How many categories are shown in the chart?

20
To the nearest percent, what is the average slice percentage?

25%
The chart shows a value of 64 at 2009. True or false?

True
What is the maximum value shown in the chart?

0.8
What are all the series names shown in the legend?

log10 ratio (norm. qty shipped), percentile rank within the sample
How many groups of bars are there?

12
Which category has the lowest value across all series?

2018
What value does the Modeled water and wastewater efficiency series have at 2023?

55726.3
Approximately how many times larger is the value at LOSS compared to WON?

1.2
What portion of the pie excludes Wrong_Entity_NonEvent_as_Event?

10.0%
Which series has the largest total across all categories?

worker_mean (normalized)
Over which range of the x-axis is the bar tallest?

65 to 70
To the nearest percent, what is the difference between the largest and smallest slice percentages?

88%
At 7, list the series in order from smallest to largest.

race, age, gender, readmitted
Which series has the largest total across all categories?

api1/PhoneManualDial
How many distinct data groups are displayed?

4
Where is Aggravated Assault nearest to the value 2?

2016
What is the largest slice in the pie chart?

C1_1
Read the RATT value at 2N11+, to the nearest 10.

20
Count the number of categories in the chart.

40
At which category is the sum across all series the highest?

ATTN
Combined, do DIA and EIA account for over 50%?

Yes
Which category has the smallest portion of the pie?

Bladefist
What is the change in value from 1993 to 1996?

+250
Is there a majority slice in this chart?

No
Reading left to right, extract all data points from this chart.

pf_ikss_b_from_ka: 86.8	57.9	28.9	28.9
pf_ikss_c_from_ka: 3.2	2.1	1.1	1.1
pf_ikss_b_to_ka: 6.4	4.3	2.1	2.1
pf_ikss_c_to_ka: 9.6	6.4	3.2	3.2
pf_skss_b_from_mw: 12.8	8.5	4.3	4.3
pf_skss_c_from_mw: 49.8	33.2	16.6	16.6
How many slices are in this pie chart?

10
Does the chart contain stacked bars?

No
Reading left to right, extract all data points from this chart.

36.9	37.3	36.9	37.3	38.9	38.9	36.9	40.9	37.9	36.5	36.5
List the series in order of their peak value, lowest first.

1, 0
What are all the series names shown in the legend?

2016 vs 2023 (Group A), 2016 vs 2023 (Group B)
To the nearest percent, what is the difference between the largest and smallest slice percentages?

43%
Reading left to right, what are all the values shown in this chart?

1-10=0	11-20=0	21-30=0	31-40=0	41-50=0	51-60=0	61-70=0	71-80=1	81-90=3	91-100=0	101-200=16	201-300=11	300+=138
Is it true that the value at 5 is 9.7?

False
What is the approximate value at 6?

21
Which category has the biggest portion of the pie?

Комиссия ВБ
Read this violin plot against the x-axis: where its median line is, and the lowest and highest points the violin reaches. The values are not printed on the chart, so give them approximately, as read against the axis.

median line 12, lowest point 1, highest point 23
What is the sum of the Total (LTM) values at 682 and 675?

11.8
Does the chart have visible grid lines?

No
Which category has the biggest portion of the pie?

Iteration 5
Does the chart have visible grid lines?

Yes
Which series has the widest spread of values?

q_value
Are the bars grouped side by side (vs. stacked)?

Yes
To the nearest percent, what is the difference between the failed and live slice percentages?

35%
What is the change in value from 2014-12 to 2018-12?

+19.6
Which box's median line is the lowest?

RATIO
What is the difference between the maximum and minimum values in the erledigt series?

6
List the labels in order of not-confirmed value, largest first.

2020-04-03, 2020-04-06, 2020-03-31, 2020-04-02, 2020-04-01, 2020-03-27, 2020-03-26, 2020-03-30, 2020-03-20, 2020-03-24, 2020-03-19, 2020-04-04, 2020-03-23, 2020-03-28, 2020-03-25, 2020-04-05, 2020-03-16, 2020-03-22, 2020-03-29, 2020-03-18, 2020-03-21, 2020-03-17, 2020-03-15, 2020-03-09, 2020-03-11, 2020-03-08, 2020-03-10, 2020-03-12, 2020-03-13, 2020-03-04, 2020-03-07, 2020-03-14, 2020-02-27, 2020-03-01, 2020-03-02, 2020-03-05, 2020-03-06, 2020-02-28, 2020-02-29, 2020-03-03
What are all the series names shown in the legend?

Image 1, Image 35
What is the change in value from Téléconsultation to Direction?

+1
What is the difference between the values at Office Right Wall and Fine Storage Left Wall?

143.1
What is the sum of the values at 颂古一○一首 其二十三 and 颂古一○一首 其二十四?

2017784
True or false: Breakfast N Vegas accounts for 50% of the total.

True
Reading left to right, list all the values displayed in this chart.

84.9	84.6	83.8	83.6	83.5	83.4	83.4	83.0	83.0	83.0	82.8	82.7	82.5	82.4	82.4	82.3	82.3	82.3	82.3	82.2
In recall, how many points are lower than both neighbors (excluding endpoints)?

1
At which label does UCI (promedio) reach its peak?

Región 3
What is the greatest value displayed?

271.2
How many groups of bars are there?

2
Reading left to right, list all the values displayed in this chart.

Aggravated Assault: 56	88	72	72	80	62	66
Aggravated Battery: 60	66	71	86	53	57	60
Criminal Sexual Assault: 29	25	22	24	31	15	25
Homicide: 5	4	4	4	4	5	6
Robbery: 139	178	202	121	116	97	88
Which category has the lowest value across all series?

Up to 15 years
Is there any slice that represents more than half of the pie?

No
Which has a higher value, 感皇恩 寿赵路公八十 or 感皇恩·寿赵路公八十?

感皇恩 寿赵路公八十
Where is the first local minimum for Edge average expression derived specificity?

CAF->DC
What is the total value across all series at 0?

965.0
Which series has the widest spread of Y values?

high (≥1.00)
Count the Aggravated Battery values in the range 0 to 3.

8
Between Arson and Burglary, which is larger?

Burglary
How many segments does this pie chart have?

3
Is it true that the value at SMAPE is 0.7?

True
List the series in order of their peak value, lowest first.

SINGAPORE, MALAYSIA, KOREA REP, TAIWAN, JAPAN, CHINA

::::

> _Assignment_
Which lines of the data above contain the string "nearest"? Copy out each of those lines, matching case exactly.

> _Task response_
To the nearest percent, what is the average slice percentage?
To the nearest percent, what is the difference between the largest and smallest slice percentages?
Where is Aggravated Assault nearest to the value 2?
Read the RATT value at 2N11+, to the nearest 10.
To the nearest percent, what is the difference between the largest and smallest slice percentages?
To the nearest percent, what is the difference between the failed and live slice percentages?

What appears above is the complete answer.